Increasing the value of 'nprobe' can enhance the accuracy of our search, but at the expense of time. In our previous search using only 'IndexFlatL2', which was exhaustive (comparing every single vector), we achieved perfect accuracy in identifying the closest matches. By reducing the 'nprobe' value, we limit the scope of our search. While we obtained perfect results matching our previous 'IndexFlatL2' only results, if we find that the results are not closely matching, we can increase 'nprobe' to improve accuracy, albeit at the cost of increased time. It's important to note that the time taken for the search can vary with each run as well.

## 6.3 Quantization

Now that we have significantly reduced the search time, the next step is to address the issue of storage space consumption when storing full vectors, especially in large datasets.

Fortunately, FAISS offers a solution by providing the ability to compress vectors using transformations based on [Product Quantization (PQ)](https://mccormickml.com/2017/10/13/product-quantizer-tutorial-part-1/). But what exactly is PQ?

PQ can be seen as an additional approximation step, akin to our use of 'IVF', which allowed us to approximate by reducing the scope of our search. However, PQ differs slightly as it approximates the distance (or similarity) calculation instead.

PQ achieves this by compressing the vectors themselves, which involves several steps:

1. We partition each original vector into several subvectors.
2. For each set of subvectors, we conduct a clustering operation, generating numerous centroids for each set of subvectors.
3. Within our vector of subvectors, we replace each subvector with the ID of its nearest centroid.

This compression process helps alleviate the storage space issue associated with storing full vectors.

In [None]:
# Number of centroid IDs
num_cent_ids = 8

# Number of bits in each centroid
cent_bits = 8

In [None]:
# Keeping the same L2 distance flat index
quantizer = faiss.IndexFlatL2(vec_dim)
index = faiss.IndexIVFPQ(quantizer, vec_dim, nlist, num_cent_ids, cent_bits)

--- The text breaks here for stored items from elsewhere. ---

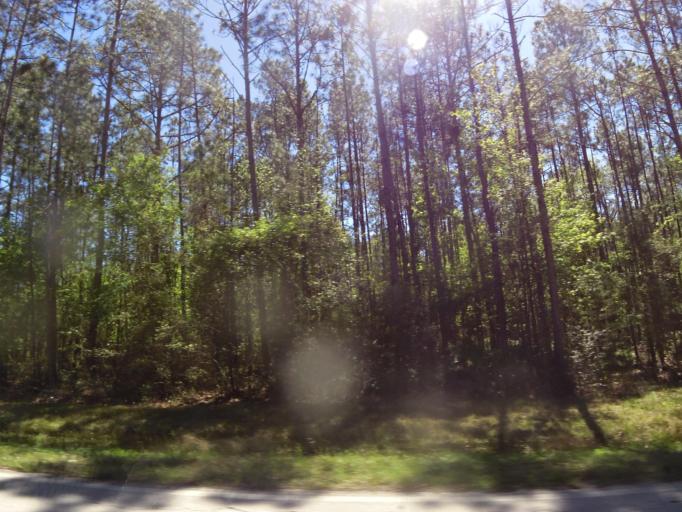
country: US
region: Florida
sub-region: Bradford County
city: Starke
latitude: 30.0559
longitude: -82.0628
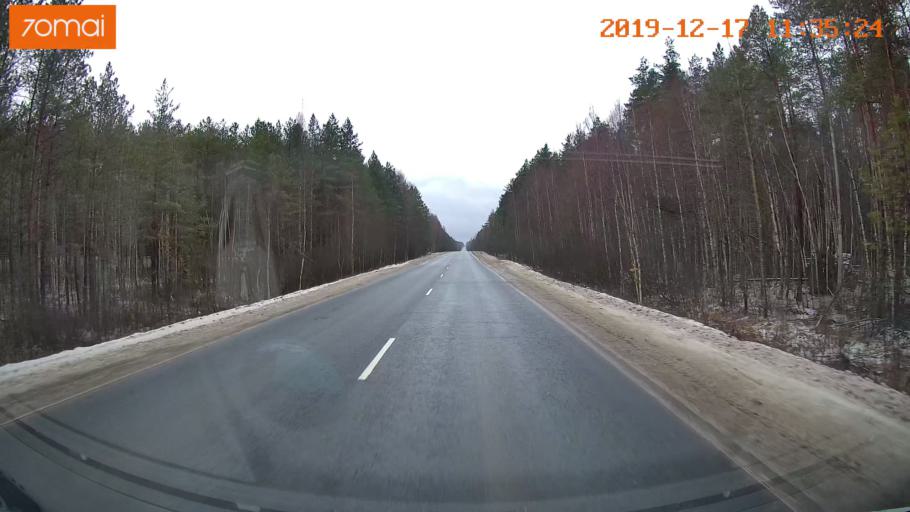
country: RU
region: Vladimir
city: Velikodvorskiy
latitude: 55.3885
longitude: 40.6828
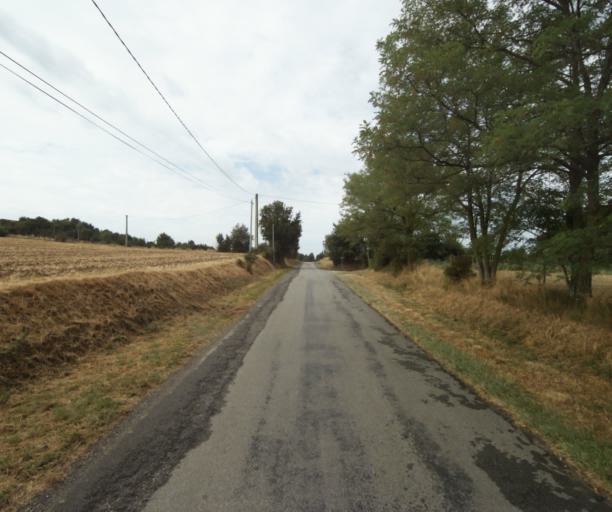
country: FR
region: Midi-Pyrenees
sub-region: Departement de la Haute-Garonne
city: Revel
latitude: 43.4445
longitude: 1.9755
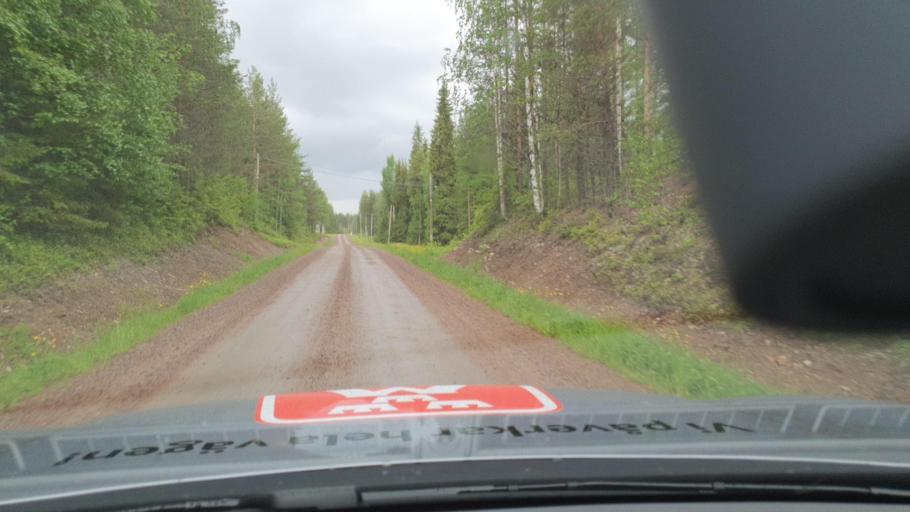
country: SE
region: Norrbotten
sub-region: Overkalix Kommun
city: OEverkalix
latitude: 66.6275
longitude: 22.7223
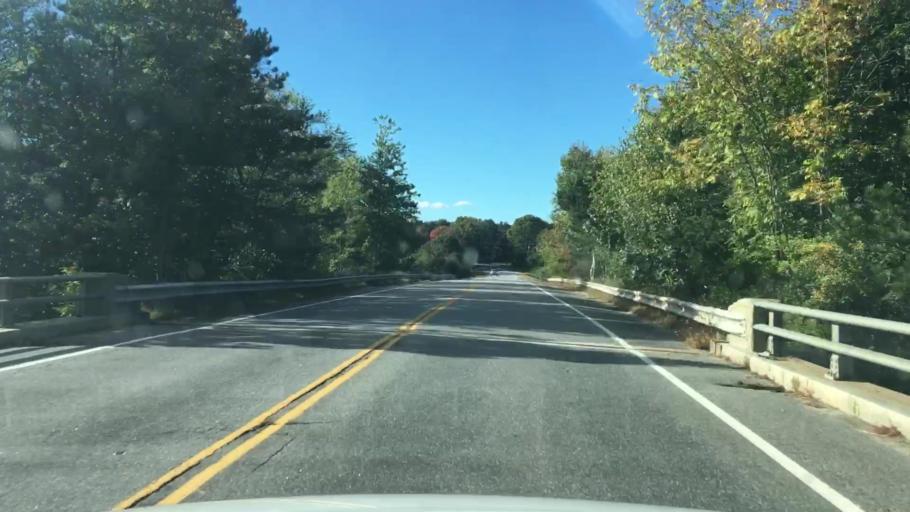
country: US
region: Maine
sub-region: Sagadahoc County
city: Topsham
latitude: 43.9281
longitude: -69.9998
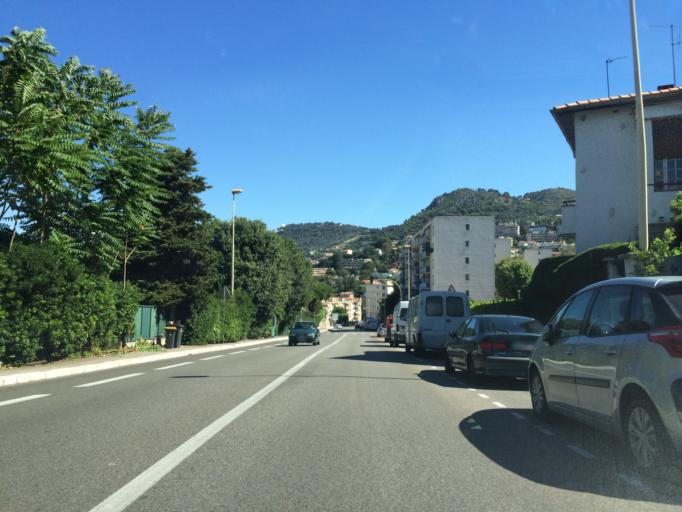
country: FR
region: Provence-Alpes-Cote d'Azur
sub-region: Departement des Alpes-Maritimes
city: Villefranche-sur-Mer
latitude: 43.6999
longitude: 7.2940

Once more, we'll have to train the index and add our vectors before proceeding further.

In [None]:
# Training index
index.train(sentence_embeddings)

# Adding sentence embeddings
index.add(sentence_embeddings)

Let's compare it with our previous index, which didn't utilize Product Quantization (PQ) and had a 'nprobe' value of 20.

In [None]:
# Defining number of nearby cells to search
index.nprobe = 20

In [None]:
# Searching neighbours for the query
%%time
D, I = index.search(query, k)
print(I)

[[21656 28903 42857 25568]]
CPU times: user 1.52 ms, sys: 0 ns, total: 1.52 ms
Wall time: 1.54 ms


By incorporating Product Quantization (PQ), we have successfully reduced our search time. Although the difference may be small on a dataset of this size, it can make a significant impact when scaled to larger datasets.

It's important to note that with these speed optimization techniques (IVF and PQ), there might be slight differences in the results returned. However, upon printing out these results, we'll observe that each item is still a relevant match.

In [None]:
# Printing nearest neighbours for book titles
[f'{i}: {df.iloc[i].title}' for i in I[0]]

['21656: Aliens; Extraterresterial Tales of Terror',
 '28903: One Step from Earth',
 '42857: ABCs from Space: A Discovered Alphabet',
 "25568: The Kingfisher Young People's Book of Space"]

In conclusion, despite not achieving perfect accuracy, the close results obtained through approximation techniques like 'IVF' and 'PQ' provide substantial speed enhancements.